• Given records:
——————————

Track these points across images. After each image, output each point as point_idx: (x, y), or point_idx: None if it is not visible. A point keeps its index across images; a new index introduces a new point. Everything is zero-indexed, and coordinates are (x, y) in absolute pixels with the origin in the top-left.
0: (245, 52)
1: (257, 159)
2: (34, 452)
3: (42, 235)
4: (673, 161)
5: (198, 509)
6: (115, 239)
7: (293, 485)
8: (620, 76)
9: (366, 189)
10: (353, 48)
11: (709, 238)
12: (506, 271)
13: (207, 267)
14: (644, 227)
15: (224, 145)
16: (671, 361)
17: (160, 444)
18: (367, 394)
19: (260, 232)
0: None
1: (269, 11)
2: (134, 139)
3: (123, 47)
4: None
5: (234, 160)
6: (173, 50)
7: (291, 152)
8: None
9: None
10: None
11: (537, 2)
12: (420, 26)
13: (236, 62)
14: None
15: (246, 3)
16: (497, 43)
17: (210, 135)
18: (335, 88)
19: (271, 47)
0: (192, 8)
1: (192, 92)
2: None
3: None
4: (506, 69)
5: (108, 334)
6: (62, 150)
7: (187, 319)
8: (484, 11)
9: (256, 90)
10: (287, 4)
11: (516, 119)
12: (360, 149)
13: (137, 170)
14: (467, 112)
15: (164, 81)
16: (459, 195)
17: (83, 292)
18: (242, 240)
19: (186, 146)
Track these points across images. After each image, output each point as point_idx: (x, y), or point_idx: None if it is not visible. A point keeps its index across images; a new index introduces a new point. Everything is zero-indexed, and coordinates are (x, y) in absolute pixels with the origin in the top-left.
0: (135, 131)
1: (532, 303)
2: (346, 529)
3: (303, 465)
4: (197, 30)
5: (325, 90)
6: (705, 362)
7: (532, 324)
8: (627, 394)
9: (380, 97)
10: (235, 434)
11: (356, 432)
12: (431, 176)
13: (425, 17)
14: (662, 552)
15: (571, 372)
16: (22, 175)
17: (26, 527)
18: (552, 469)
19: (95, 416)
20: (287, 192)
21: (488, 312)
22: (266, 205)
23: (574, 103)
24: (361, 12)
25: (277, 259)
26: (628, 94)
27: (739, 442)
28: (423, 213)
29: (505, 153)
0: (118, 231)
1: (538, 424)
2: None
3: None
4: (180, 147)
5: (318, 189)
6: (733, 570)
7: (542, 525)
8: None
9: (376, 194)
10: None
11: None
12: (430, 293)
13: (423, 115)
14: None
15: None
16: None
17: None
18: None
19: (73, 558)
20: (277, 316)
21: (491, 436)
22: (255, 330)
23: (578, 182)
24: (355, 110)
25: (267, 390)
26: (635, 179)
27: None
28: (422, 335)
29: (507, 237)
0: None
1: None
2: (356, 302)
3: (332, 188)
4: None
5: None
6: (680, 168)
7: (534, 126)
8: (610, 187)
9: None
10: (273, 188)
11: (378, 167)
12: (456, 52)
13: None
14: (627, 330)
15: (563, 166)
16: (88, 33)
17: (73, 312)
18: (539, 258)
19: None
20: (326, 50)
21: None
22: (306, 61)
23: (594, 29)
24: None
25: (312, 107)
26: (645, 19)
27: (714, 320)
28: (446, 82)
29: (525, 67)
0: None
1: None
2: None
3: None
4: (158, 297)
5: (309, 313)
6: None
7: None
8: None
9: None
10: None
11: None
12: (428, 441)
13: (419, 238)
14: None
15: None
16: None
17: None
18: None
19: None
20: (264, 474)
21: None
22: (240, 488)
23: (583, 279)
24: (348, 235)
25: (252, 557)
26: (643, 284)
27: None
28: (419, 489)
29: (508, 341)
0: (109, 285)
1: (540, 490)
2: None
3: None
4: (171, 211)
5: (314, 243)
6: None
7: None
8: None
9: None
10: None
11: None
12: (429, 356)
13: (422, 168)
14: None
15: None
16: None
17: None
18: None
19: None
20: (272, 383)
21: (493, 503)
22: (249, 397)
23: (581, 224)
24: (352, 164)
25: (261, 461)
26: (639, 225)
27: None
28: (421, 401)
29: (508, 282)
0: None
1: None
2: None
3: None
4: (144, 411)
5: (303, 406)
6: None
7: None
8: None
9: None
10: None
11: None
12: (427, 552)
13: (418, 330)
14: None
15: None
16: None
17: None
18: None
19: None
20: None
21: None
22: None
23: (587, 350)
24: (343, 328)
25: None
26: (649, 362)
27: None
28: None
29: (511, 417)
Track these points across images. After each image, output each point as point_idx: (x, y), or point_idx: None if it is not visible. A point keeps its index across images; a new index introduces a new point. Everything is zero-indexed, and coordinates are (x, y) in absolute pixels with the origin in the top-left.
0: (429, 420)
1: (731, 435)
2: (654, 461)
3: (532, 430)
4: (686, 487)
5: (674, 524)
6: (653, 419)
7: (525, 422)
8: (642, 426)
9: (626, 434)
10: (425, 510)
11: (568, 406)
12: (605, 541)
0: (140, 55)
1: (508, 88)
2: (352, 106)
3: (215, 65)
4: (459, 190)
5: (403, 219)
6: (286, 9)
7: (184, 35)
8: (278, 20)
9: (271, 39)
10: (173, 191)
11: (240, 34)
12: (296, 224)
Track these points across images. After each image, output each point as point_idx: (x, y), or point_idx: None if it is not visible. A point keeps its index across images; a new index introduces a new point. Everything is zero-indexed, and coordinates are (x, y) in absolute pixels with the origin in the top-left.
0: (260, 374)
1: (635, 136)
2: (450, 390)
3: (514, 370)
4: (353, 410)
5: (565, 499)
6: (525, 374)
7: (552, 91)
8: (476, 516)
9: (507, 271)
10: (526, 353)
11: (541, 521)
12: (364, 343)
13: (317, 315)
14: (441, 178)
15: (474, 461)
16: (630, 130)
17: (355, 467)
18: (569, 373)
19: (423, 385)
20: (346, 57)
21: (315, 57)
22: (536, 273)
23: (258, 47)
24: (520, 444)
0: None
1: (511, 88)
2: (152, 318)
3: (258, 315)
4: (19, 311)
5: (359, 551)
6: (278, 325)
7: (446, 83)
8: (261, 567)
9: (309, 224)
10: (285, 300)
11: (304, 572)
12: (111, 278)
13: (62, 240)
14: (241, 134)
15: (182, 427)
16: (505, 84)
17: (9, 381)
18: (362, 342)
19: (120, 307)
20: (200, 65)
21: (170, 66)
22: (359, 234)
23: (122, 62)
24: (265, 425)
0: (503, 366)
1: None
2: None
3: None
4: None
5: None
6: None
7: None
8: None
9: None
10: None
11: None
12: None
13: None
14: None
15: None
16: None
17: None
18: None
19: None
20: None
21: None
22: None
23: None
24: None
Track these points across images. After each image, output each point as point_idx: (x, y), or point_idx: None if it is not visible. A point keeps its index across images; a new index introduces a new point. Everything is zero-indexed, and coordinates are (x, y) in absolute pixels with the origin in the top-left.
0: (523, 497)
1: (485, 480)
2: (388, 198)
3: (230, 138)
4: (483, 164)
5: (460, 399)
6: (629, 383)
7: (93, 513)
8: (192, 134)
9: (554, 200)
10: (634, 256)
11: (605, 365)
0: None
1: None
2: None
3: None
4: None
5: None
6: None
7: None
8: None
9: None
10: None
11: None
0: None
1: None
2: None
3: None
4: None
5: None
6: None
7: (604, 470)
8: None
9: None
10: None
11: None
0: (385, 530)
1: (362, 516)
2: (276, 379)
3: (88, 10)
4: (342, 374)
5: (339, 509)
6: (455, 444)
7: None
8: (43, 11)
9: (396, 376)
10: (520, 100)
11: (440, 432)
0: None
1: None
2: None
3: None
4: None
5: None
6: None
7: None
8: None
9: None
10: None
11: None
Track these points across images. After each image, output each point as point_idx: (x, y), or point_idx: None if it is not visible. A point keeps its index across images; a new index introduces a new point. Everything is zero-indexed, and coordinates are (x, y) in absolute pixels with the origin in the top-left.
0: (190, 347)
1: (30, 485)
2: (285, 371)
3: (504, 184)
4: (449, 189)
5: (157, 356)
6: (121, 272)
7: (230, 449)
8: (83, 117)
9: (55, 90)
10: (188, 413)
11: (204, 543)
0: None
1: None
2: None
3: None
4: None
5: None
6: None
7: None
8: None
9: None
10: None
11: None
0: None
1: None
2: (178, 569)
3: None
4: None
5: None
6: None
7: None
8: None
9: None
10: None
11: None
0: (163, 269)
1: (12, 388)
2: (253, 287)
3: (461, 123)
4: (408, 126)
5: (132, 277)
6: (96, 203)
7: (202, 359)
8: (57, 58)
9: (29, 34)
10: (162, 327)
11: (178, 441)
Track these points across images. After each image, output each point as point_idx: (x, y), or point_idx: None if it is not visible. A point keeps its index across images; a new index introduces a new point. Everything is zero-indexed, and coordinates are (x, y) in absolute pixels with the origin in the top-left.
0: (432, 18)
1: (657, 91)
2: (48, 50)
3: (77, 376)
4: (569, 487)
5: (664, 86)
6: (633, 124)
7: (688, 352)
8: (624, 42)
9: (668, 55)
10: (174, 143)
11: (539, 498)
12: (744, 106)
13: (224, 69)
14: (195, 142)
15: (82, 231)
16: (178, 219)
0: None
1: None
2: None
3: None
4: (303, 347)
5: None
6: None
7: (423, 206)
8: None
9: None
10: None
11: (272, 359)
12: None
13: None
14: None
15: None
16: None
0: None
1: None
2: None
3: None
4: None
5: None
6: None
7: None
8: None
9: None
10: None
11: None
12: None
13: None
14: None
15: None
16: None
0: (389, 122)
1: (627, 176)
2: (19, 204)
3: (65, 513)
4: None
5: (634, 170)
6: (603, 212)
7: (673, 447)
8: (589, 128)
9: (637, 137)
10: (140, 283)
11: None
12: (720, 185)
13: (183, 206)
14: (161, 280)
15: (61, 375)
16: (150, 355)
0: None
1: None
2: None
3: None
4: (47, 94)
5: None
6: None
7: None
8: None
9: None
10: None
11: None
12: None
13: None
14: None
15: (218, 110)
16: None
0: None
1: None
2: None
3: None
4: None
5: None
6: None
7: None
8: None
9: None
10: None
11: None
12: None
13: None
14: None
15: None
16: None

——————————

• Task prompt: Could you set down the listing word for word, starting with its first line and going on through the line with "2: (134, 139)", and include both of those lines?

• Answer:
Track these points across images. After each image, output each point as point_idx: (x, y), or point_idx: None if it is not visible. A point keeps its index across images; a new index introduces a new point. Everything is zero-indexed, and coordinates are (x, y) in absolute pixels with the origin in the top-left.
0: (245, 52)
1: (257, 159)
2: (34, 452)
3: (42, 235)
4: (673, 161)
5: (198, 509)
6: (115, 239)
7: (293, 485)
8: (620, 76)
9: (366, 189)
10: (353, 48)
11: (709, 238)
12: (506, 271)
13: (207, 267)
14: (644, 227)
15: (224, 145)
16: (671, 361)
17: (160, 444)
18: (367, 394)
19: (260, 232)
0: None
1: (269, 11)
2: (134, 139)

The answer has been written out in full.